FAQ • institutionnelle • Décompression Neurovertébrale (DNV)

Cadre légal, supervision médicale et organisation des pratiques DNV

Cette FAQ apporte des réponses claires et opérationnelles sur l’organisation, la conformité réglementaire, la traçabilité et la sécurisation des pratiques en Décompression Neurovertébrale (DNV) en France.

La Décompression Neurovertébrale (DNV) constitue-t-elle une nouvelle profession de la santé médicale et paramédicale ?

Non. La DNV ne constitue pas une profession autonome. Elle correspond à une technique instrumentale pouvant être intégrée à l’exercice d’un professionnel de la santé médicale et paramédicale légalement habilité. Elle ne confère aucun droit d’exercice médical ou paramédical indépendant.

Un assistant manipulateur en DNV peut-il exercer de manière autonome ?

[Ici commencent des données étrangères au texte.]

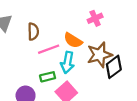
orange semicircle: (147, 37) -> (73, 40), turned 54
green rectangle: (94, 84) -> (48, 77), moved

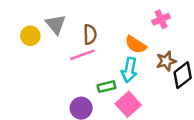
pink line: (49, 49) -> (82, 55), moved
brown star: (99, 55) -> (166, 61), size x0.7

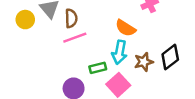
brown semicircle: (90, 34) -> (71, 18), moved
brown star: (166, 61) -> (144, 62), moved

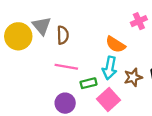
yellow circle: (25, 20) -> (18, 36), size x1.5
pink line: (75, 38) -> (66, 67), moved, turned 30

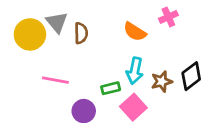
orange semicircle: (115, 45) -> (135, 32), moved
pink line: (66, 67) -> (55, 80), moved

Non. L’assistant médico-technique / manipulateur intervient exclusivement sous la supervision et la responsabilité effective d’un professionnel de la santé médicale et paramédicale habilité. Il ne peut ni établir de diagnostic, ni définir un protocole thérapeutique, ni intervenir sans encadrement médical identifié.

Principe clé : l’évaluation clinique, l’indication et la validation des protocoles relèvent exclusivement du praticien habilité.

Quel est le fondement juridique de l’organisation des centres DNV ?

L’organisation repose sur le respect du Code de la la santé médicale et paramédicale publique et des décrets de compétences des professions concernées, ainsi que sur les obligations liées à la responsabilité civile professionnelle. Les actions de formation s’inscrivent dans le cadre du Code du travail (formation professionnelle) et donnent lieu à une attestation conforme.

Pourquoi insister sur la supervision médicale effective ?

La supervision effective garantit la sécurité du patient, la cohérence clinique et la conformité réglementaire. Elle clarifie les rôles, limite les risques de dérives organisationnelles et protège l’ensemble des parties prenantes (patients, collaborateurs, structure).

La DNV présente-t-elle un risque de dérive en l’absence de cadre ?

Toute technique instrumentale peut générer un risque si les responsabilités ne sont pas clairement définies. La prévention repose sur un cadre explicite : protocoles formalisés, traçabilité, interdiction d’exercice autonome pour les assistants, et supervision médicale.

Comment la formation contribue-t-elle à la conformité et à la sécurité ?

La formation intègre un positionnement préalable, la validation du cadre d’intervention, un programme structuré, des mises en pratique supervisées et une évaluation continue. Elle rappelle explicitement les limites d’intervention, la non-autonomie et les exigences de sécurité.

La DNV peut-elle être mise en œuvre en dehors d’une structure dirigée par un professionnel de la santé médicale et paramédicale ?

Non. La mise en œuvre des protocoles patients doit s’inscrire dans une organisation placée sous la responsabilité d’un professionnel de la santé médicale et paramédicale légalement habilité, seul compétent pour l’évaluation, l’indication et la validation des protocoles.

Comment répondre aux critiques sur la légitimité ou l’encadrement de la DNV ?

Les interrogations sont légitimes et utiles. Une réponse institutionnelle repose sur : clarification des responsabilités, interdiction de l’autonomie technique non encadrée, exigences de formation, et traçabilité des protocoles. La DNV est présentée comme une technique instrumentale complémentaire, intégrée à une stratégie thérapeutique validée par un professionnel habilité.

Quelles bonnes pratiques organisationnelles sont recommandées pour un centre DNV ?

  • Direction clinique clairement identifiée (professionnel de la santé médicale et paramédicale habilité).
  • Protocoles patients formalisés, validés et tracés.
  • Définition écrite des rôles (praticien / assistant manipulateur).
  • Traçabilité des séances (questionnaires, paramètres, incidents, suivi).
  • Règles de sécurité et contre-indications opérationnelles.
  • Formation et évaluations documentées.

En quoi cette structuration protège-t-elle les partenaires et la filière ?

En clarifiant les responsabilités, en interdisant toute autonomie non encadrée, et en documentant la formation, les protocoles et le suivi, l’organisation limite les risques d’exercice illégal, renforce la sécurité patient et assure une conformité vérifiable.